Rautaruukki to Close Raahe Works Sinter Plant by the end of 2011
03/13/2008 - Rautaruukki announced plans to close down sinter plant operations at its Raahe Works in Finland by the end of 2011 as it transitions over to 100% iron pellet feedstock for its blast furnace operations.
Rautaruukki has announced plans to close down sinter plant operations at its Raahe Works in Finland by the end of 2011.
Closing the sinter plant—which will significantly reduce emissions at the Raahe Works—is part of the company’s plan to convert to 100% iron pellet feedstock for its iron-making process. The company has a long-term pellet supply contract with LKAB of Sweden.
At the Raahe Works sinter plant, which has been in operation at since 1964, limestone and coke breeze are mixed with iron ore concentrate and sintered into lump form or sinter for use in the blast furnaces as a raw material for iron-making. The iron-making process at Raahe Works currently uses a million tonnes of iron pellets and 2.3 million tonnes of iron ore concentrate each year. Once production changes over to the use of iron pellets, the sinter plant will become redundant.
Switching over to iron pellets will the Raahe Works to significantly reduce emissions, with carbon dioxide emissions decreasing by 500,000 tonnes a year (10%). The company estimates that dust emissions will be cut by 37% and sulfur emissions will be reduced by 64%.
The company said that the switchover to pellets will also cause energy consumption at the Raahe Works to fall by 8% or 1.16 million megawatt hours a year. This is equivalent to the annual energy consumption of around 60,000 small family houses, said Sakari Kallo, Vice President, Hot-Rolled Plate and Strip Products.

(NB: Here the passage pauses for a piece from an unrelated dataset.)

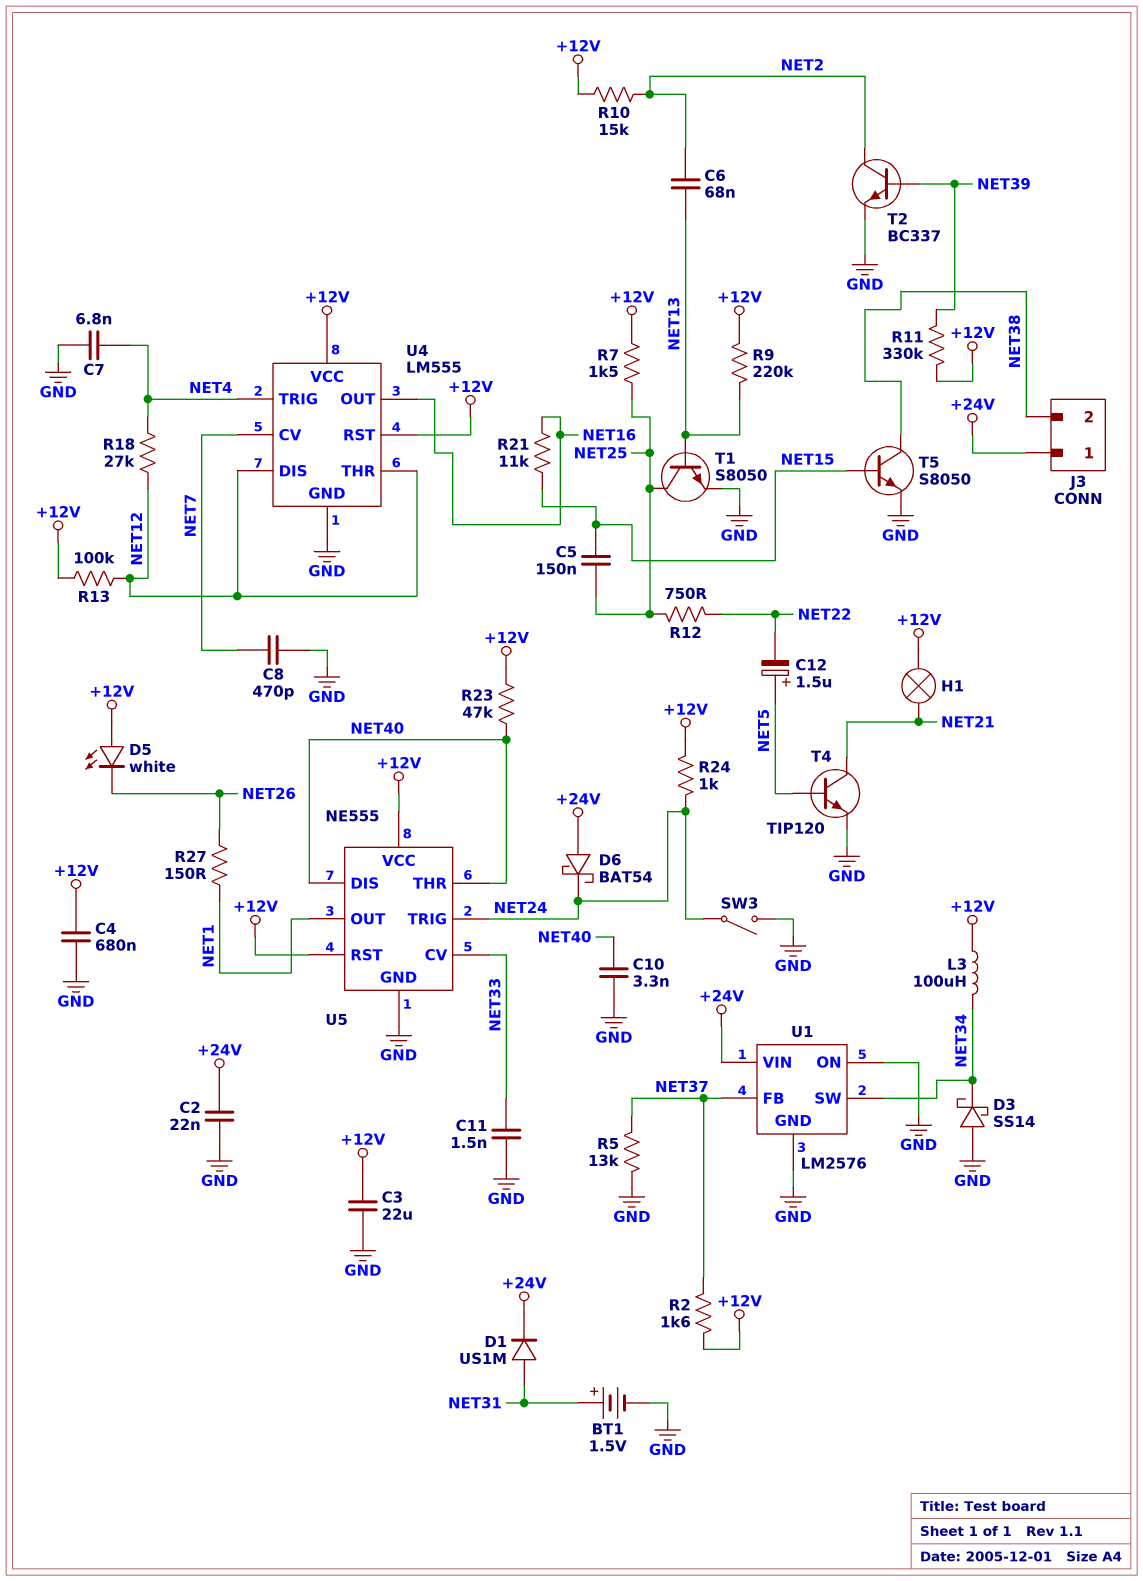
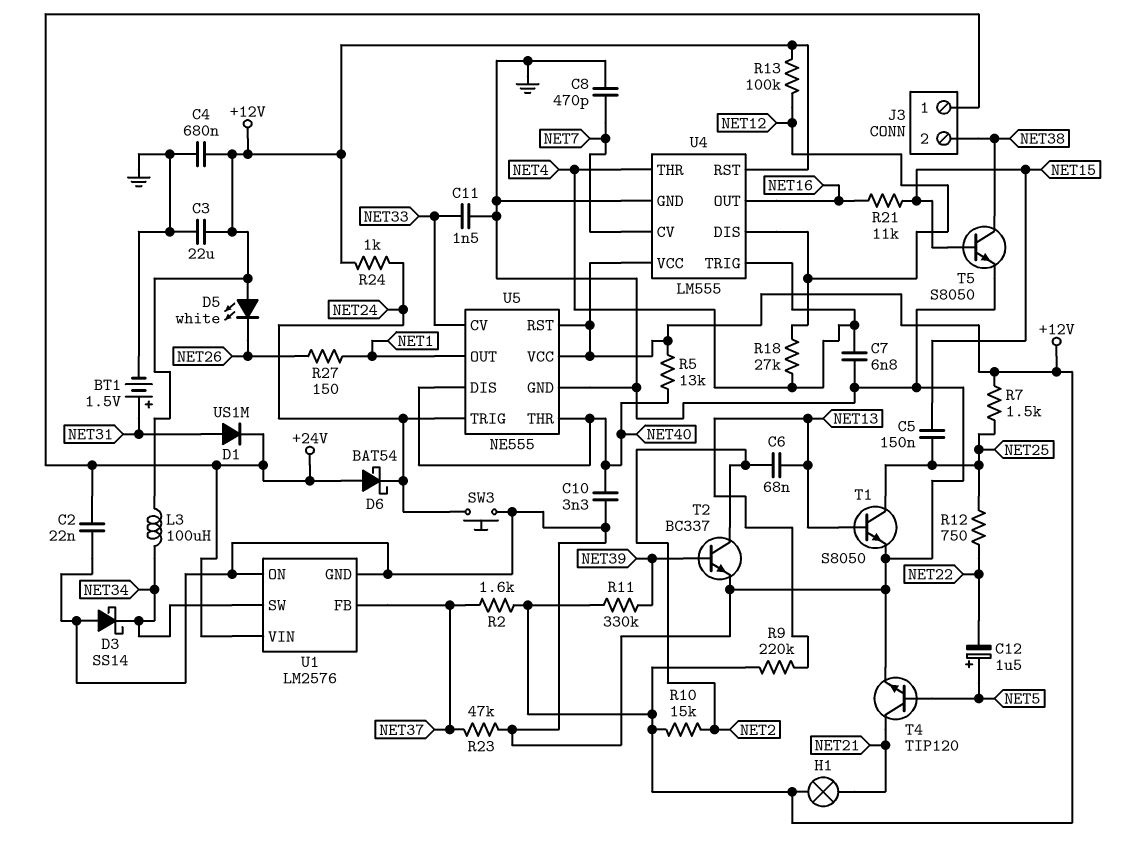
R5: 13k (GND, NET37) -> 13k (+12V, NET40)
R23: 47k (+12V, NET40) -> 47k (GND, NET37)
SW3: switch (GND, NET24) -> button (GND, NET24)
U4 pin THR: NET12 -> NET4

The company said that people released as a result of closing the sinter plant—which employs around 120—are needed for other jobs in the company. Some 250 people, of whom over 200 are workers, will be retiring from the Raahe Works between 2008 and 2011, said Kallo.
The decision to close the sinter plant will also mean additional depreciation of around EUR 1.9 million a year during the next four years, according to the company.